Riku’s hand is cold. He tries to push back. “I won’t walk away if people are vanishing. I pick the tougher road. Keep your offer.”
Shu whispers, gaze sharp now, “Isn’t the price too much—your own feelings, your mind? How do you rebuild after?”
Uneasy, Riku looks at his hands. They tremble. He won’t show fear, but he’s not calm, either.
Power flickers—red vines snake across the floor. Their leader holds the scroll out. “True entry isn’t forced. Cross over if you trust your own limits.

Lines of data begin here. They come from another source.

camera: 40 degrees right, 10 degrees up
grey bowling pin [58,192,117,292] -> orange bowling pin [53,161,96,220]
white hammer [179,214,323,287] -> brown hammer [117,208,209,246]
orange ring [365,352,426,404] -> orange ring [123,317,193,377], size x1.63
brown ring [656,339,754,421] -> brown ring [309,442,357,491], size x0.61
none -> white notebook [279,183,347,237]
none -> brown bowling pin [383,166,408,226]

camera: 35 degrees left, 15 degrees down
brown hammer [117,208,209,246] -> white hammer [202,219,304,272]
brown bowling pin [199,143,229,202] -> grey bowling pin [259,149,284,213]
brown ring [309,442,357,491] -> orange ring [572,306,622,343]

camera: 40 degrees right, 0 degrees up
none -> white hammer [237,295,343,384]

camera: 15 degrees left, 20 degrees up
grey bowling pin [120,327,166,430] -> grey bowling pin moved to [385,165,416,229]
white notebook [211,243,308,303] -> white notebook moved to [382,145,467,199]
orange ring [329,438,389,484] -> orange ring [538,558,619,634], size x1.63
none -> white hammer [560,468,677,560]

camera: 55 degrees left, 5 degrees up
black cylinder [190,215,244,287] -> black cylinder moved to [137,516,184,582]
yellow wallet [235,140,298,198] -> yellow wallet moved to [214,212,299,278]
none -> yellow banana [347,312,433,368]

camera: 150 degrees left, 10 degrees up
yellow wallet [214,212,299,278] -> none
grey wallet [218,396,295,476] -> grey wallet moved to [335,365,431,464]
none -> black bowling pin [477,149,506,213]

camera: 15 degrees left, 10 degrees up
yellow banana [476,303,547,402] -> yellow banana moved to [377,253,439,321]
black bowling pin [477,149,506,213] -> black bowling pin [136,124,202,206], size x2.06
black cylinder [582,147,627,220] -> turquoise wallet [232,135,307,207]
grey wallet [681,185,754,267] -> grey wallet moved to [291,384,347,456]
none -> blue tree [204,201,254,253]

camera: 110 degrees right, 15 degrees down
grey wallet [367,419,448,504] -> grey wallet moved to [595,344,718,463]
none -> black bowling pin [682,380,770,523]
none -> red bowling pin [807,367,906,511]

If you doubt, turn now.”
The others tense as if they’re on a cliff, night sliding down Tokyo’s forgotten roads.
Which would you pick? Safety in not-knowing or open doors into the dark where some truths cost you everything?
Nothing’s smooth. Voices overlap. Hack shoves his codesheet into his sleeve. Mika snaps, “I’m not a pawn in some test! Shu, what do you choose?” Shu grips that notebook tight; his own tears seem close. So many layers, none easy to peel.
In the last instant, a distant bell chimes. The light shifts. The woman stoops close—only Riku holds his nerve as roots and seeds flicker at his shoes.
Blackness. Then noise: a door cracks open, heavy and slow.
New light shows another space, colors run in lines, unknown writing crawls over ancient screens. Through the haze, someone steps forward. It’s Fujihara, alive—and different, like dream and flesh don’t quite match. She looks at Riku.
“Welcome to the Court, Riku.” Her voice is sad, but her smile’s real.
Do secrets matter if the price is yourself? What would you pay for truth?
On the soft edge between two worlds, the veil won’t lift. The episode stops there, trembling with new questions, shadows near every step.